Cependant, grâce au soutien du camp bourgeois, la Chambre du peuple a décidé de renverser cette logique. Ce projet permettra d’appliquer les clauses des CCT à force obligatoire et de manière fédérale, même si elles fixent des salaires minimaux inférieurs à ceux inscrits dans les lois cantonales.
Ce projet de loi a été adopté à la suite d’une motion déposée en 2022 par le conseiller aux États Erich Ettlin, et vise à harmoniser les pratiques salariales à l’échelle du pays. La modification devrait permettre d’éviter un « patchwork » législatif, selon Thomas Burgherr (UDC/AG), en simplifiant les démarches administratives pour les entreprises, explique Watson.
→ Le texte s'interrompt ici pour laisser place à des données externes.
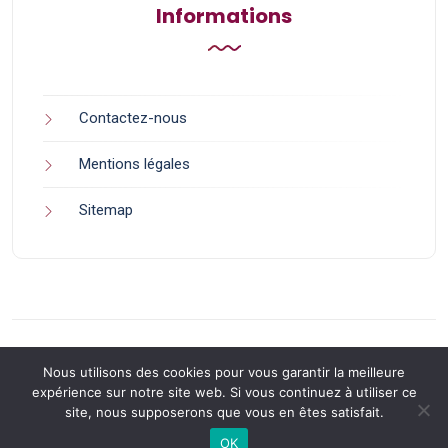
Informations
Contactez-nous
Mentions légales
Sitemap
Nous utilisons des cookies pour vous garantir la meilleure
expérience sur notre site web. Si vous continuez à utiliser ce
site, nous supposerons que vous en êtes satisfait.
Back to Top
OK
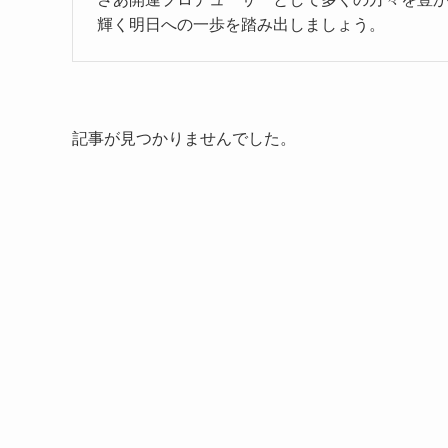
輝く明日への一歩を踏み出しましょう。
記事が見つかりませんでした。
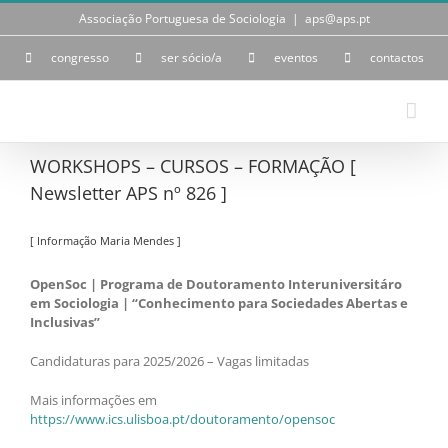
Skip
Associação Portuguesa de Sociologia
|
aps@aps.pt
to
content
congresso
ser sócio/a
eventos
contactos
WORKSHOPS – CURSOS – FORMAÇÃO [
Newsletter APS nº 826 ]
[ Informação Maria Mendes ]
OpenSoc | Programa de Doutoramento Interuniversitáro
em Sociologia | “Conhecimento para Sociedades Abertas e
Inclusivas”
Candidaturas para 2025/2026 – Vagas limitadas
Mais informações em
https://www.ics.ulisboa.pt/doutoramento/opensoc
Une réforme contre l’avis des opposants
Ce projet de loi a été soutenu principalement par les partis bourgeois, mais il a suscité une vive opposition de la part des partis de gauche et des syndicats. Franziska Ryser (Vert-e-s/SG) a notamment souligné que les CCT sont des contrats privés, ne devant pas primer sur des décisions prises par le peuple.
Elle a ajouté qu’elles ne devraient pas avoir plus de poids que des lois votées par les citoyens. Cédric Wermuth (PS/AG) a également critiqué cette initiative, mettant en avant le fait qu’il est injuste de remettre en cause ce que le peuple a décidé par voie de votation. Selon lui, cette réforme porte atteinte à la démocratie directe, un principe fondamental en Suisse.
La gauche et les partis du PVL ont exprimé leur inquiétude face à ce projet, qu’ils considèrent comme une tentative de dévitaliser la démocratie en Suisse. Sophie Michaud Gigon (Vert-e-s/VD) a également souligné que cette modification représente une attaque contre le fédéralisme et l’autonomie des cantons. Lors de la consultation sur cette réforme, 25 cantons ont exprimé leur désaccord, estimant que le projet empiétait sur leurs compétences en matière de politique sociale.
Les conséquences pour les travailleurs
La réforme envisagée pourrait avoir des conséquences significatives sur les salaires des travailleurs, notamment dans les secteurs déjà fragilisés comme la coiffure et la restauration.
Selon Emmanuel Amoos (PS/VS), si ce projet était appliqué, des travailleurs comme ceux du secteur de la restauration à Genève pourraient perdre jusqu’à 500 francs par mois, et ceux de la coiffure jusqu’à 1000 francs par mois. Ce changement pourrait ainsi aggraver la précarité de ces travailleurs, dont les conditions sont déjà difficiles.
Le projet, si adopté, aurait également un impact sur les salaires minimaux dans cinq cantons où ce type de législation a déjà été instauré par voie populaire, à savoir Genève, Neuchâtel, Jura, Bâle-Ville et Tessin. Les opposants au projet dénoncent une atteinte aux droits des travailleurs et une remise en question des mécanismes de négociation sociale.
De plus, selon Guy Parmelin, ministre de l’Économie, cette réforme contrevient à la hiérarchie des normes et remet en cause le caractère social des salaires minimaux cantonaux qui respectent la Constitution.